Surrounded by the ancient Roman ruins for which the city of Carthage is famous, Zarrouk Palace has not been used as a tourist attraction, despite its location.
"I wish I could have the opportunity to visit it with my children when they were younger. It is part of their country’s history," said Hager, 57, a Tunisian tourist.
After Lamine Bey was removed from power, the palace sheltered several institutions dedicated to research including the national institute of archaeology, the national foundation for translation and now the Tunisian Academy of Sciences, Letters and Arts.
'Visitors don’t really know what the Bardo is’
"The neglect of Beylical palaces is an old phenomenon," said Kmar Bendana, a professor of contemporary history at Manouba University. "The history of the Beys have been instrumentalised under Habib Bourguiba [the father of Tunisian independence, who deposed the Beys in 1957]. The official history depicted all the Beys as collaborators [because they allowed Tunisia to become a French protectorate]."

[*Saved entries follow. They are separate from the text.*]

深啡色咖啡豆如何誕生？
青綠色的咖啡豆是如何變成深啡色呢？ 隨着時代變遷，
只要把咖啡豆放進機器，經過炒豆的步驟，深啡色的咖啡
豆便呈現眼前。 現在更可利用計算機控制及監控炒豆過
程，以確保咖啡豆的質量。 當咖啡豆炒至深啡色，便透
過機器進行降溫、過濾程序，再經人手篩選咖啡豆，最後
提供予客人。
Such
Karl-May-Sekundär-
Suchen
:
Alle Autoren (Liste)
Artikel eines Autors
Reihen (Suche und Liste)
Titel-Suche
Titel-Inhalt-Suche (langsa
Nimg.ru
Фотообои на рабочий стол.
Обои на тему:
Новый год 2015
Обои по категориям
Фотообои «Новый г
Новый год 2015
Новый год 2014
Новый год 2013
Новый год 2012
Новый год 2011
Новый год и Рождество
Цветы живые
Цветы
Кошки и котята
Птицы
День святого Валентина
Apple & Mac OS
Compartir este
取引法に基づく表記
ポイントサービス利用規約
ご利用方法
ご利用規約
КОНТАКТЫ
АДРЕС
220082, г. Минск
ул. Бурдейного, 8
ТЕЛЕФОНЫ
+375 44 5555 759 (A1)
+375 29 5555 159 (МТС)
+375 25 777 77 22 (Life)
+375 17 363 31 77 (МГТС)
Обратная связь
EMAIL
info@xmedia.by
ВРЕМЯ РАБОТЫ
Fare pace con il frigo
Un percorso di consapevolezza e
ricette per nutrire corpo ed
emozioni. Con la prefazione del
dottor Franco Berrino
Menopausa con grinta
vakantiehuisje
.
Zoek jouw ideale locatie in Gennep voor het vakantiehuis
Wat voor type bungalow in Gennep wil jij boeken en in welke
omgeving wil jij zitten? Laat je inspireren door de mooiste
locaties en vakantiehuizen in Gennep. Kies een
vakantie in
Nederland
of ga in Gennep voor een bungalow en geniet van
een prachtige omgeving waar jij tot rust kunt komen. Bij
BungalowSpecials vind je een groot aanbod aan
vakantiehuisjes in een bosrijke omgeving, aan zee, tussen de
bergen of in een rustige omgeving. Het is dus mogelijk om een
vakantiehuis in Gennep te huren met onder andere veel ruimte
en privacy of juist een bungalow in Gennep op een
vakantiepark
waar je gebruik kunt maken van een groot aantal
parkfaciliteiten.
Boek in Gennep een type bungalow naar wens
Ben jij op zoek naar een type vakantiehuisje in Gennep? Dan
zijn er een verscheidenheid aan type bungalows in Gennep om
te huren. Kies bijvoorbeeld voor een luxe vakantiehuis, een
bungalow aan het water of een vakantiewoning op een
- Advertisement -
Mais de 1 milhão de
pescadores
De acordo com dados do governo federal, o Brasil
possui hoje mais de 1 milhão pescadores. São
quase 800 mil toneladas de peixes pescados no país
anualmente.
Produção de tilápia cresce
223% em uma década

In the 1600s, Tunisia became part of the Turkish Ottoman Empire, but enjoyed a great deal of autonomy. In 1869, Tunisia declared itself bankrupt, allowing an international committee including France, Britain and Italy to oversee the country’s finances. In 1881, after France invaded Tunisia, the Beys from the Husainid dynasty surrendered and signed the Treaty of Bardo which paved the way for the establishment of the French protectorate over Tunisia in 1883. The treaty left the monarchs from the Husainid dynasty on the throne but without any real authority.
"Today we have to cut the link between the monarchy, the Beys who built these monuments, and the palaces themselves, their heritage significance," said Kharrat.
'It’s a shame that visitors don’t really know what the Bardo is'
- Moncef Ben Moussa, director and chief curator of Bardo National Museum
Tunis's Bardo Palace houses the Bardo National Museum, which was attacked in March 2015, leaving 21 tourists dead. Visitor numbers dropped dramatically following the attack. However, tourists are beginning to return. Although the largest museum in Tunisia is one of the rare representations of Beylical heritage open to visitors, it is not highlighted by tourist guides.
According to the director and chief curator of the museum, Moncef Ben Moussa, the focus is far more on the ancient pieces which are exposed there than on the palace itself and its stunning architecture. The Bardo Museum has a famed collection of antique mosaics and artefacts, representing more than 3,000 years of history.
The palace also houses the parliament, but despite its remarkable rooms, it has been closed to tourists due to security concerns.
"It’s a shame that visitors don’t really know what the Bardo is," said Ben Moussa. "They don’t know that it is also a palace. They don’t have the opportunity to discover all its richness."